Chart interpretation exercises
○ ○ ○ ○

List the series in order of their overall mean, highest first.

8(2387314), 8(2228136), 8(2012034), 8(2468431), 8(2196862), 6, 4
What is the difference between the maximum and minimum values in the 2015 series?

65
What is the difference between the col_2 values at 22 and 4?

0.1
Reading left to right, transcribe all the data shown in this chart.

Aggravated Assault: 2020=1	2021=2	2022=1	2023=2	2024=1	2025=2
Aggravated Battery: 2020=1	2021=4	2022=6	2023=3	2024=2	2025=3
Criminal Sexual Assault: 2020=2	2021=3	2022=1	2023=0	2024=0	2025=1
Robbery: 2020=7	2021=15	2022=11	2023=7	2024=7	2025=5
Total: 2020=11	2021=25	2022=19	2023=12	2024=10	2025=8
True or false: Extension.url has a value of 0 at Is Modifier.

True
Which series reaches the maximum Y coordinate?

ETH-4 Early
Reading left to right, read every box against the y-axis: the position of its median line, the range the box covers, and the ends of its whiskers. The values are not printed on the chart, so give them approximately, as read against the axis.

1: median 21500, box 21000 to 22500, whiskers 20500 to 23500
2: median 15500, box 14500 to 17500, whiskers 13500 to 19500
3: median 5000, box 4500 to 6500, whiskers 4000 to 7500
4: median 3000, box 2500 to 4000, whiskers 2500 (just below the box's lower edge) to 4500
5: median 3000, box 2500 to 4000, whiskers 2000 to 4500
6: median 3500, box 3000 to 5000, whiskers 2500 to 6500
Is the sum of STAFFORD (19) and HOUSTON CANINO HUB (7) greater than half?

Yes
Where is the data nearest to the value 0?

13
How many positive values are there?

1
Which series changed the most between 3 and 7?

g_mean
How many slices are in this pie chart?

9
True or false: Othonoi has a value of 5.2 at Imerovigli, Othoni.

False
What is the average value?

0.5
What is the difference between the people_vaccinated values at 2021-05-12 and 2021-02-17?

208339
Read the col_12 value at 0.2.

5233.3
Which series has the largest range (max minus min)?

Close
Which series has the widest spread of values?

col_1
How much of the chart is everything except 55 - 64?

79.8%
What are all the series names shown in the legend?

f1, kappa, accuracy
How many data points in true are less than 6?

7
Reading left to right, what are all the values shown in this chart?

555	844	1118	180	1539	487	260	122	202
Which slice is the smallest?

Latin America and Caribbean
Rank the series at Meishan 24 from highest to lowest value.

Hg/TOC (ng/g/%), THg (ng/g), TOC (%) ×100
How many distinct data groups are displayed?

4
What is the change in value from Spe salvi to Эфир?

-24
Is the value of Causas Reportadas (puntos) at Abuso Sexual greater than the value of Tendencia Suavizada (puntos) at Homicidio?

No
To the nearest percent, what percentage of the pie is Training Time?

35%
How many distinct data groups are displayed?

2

○ ○ ○ ○

# Exercise instructions
Please find each line in the items above that contains the string "right" and copy those lines out. Case counts, so match uppercase and lowercase letters precisely.

# Written reply
Reading left to right, transcribe all the data shown in this chart.
Reading left to right, read every box against the y-axis: the position of its median line, the range the box covers, and the ends of its whiskers. The values are not printed on the chart, so give them approximately, as read against the axis.
Reading left to right, what are all the values shown in this chart?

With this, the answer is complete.